(NOTE: This review is from the film’s premiere at Sundance 2014. It has reportedly undergone some tweaking since then, including a reshot ending. I have not seen the new version and don’t know how different it is.)
The clever premise behind “Cooties” is so simple that it’s hard to believe no one had already used it before “Saw” writer Leigh Whannell and “Glee” co-creator Ian Brennan* got to it. A bacterial outbreak at an elementary school turns the kids into ravenous, flesh-eating zombies** who attack each other while the uninfected teachers and faculty barricade themselves inside the building. The “little monsters” figure of speech made literal? The sight of children ripping limbs from torsos?

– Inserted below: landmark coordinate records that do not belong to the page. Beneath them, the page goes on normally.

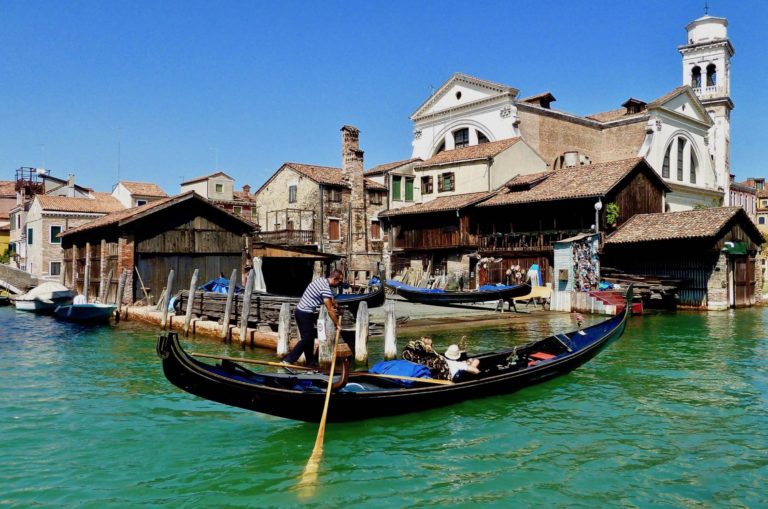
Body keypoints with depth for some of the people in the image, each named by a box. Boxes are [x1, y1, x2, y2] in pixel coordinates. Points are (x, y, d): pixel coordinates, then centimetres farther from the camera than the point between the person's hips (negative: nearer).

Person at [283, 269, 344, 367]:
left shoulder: (321, 280, 9)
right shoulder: (326, 289, -19)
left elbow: (330, 298, 26)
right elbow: (330, 310, -17)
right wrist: (337, 324, -9)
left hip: (300, 311, 10)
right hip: (305, 314, -10)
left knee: (309, 337, 15)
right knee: (306, 339, -6)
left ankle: (311, 362, 22)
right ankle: (288, 360, -10)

Yes, please!
But “Cooties,” while suitably gross and buoyed by game performances, doesn’t exploit its concept nearly as well as it should. Co-directed by first-timers Jonathan Milott and Cary Murnion, it turns out to be a fairly standard horror-comedy with an uneven execution and a script that needed revision. When you see little girls on a playground using someone’s intestines as a jump rope, you think: That kind of macabre brilliance should be the rule in a movie like this, not the exception.
It sure starts out well, though, with a graphic, up-close depiction of an infected chicken nugget being made, beginning with the death of the chicken and ending with a grade-schooler biting into the oozing product. This sequence may put you off chicken nuggets forever, assuming the nuggets themselves have not already done so.
The setting is an elementary school, where a would-be horror novelist named Clint (Elijah Wood), having returned to his hometown after failing to make it big as a writer, is spending his first day as a substitute teacher. He is pleased to see an old friend, the chirpy Lucy (Alison Pill), as a fellow instructor, and dismayed to learn she’s dating Wade (Rainn Wilson), the dumb, brutish gym coach. When the zombie outbreak happens — it’s first manifested when a boy yanks an infected girl’s pigtail and it breaks off from her scalp — Clint, Lucy, Wade, and the other adults must go through the usual steps to protect themselves, fight the monsters, and get to safety.
The tone is arch and satiric, often funny. Clint tries out several preposterous opening lines for his novel, which is about a demonic boat; there’s a kid in his class named Patriot because he was born on 9/11; there are laughs at the expense of public school bureaucracy and political correctness. Elijah Wood does well as the lone semi-normal person in the room, reacting to the others’ quirkiness.
But except for the spacey health teacher (co-writer Whannell), whose scientific knowledge comes in handy later, most of the characters are extraneous and ill-defined: one teacher (Jack McBrayer) is very obviously gay but in denial about it, har har; another (Nasim Pedrad) is a shrill woman who introduces herself to Clint by preemptively mentioning she has a rape whistle, har har; out in the parking lot sits a fat guy (Jorge Garcia) in a van, taking psychedelic mushrooms and contributing nothing to the plot.
Milott and Murnion revel in the campy gore, daring us to laugh as we’re being grossed out. That’s a key component of a zombie comedy, and the directors get it. But another crucial element is exciting, creative, or memorable action sequences, and “Cooties” has none. We always dreamed that when we finally saw a horror comedy about cannibalistic child-monsters, it would be more fulfilling than this weak but enthusiastic entry.
*How’s that for a partnership made in heaven?
**These are the “28 Days Later” kind of zombies, by the way, not the “Night of the Living Dead” kind. We’re not going to argue about whether or not they are technically “zombies” because we are grown ups.